◆ The task:
Lines with "siirtyy": copy each one from the listing below.
--------------------------------
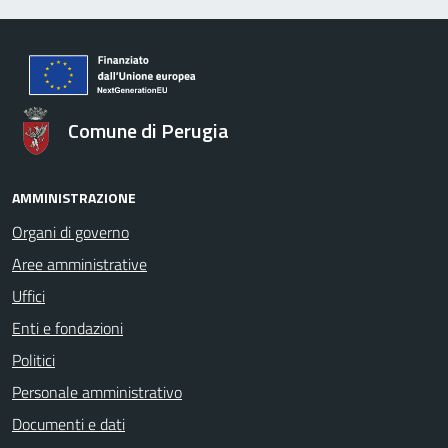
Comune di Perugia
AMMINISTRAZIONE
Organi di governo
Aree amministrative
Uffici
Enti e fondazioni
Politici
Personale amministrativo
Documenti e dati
--------------------------------
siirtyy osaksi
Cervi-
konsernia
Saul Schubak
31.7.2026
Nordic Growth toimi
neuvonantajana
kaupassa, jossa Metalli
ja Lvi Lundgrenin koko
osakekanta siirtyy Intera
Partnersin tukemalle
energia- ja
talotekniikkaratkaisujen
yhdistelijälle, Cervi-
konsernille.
--------------------------------
◆ Exercise response:
siirtyy osaksi
osakekanta siirtyy Intera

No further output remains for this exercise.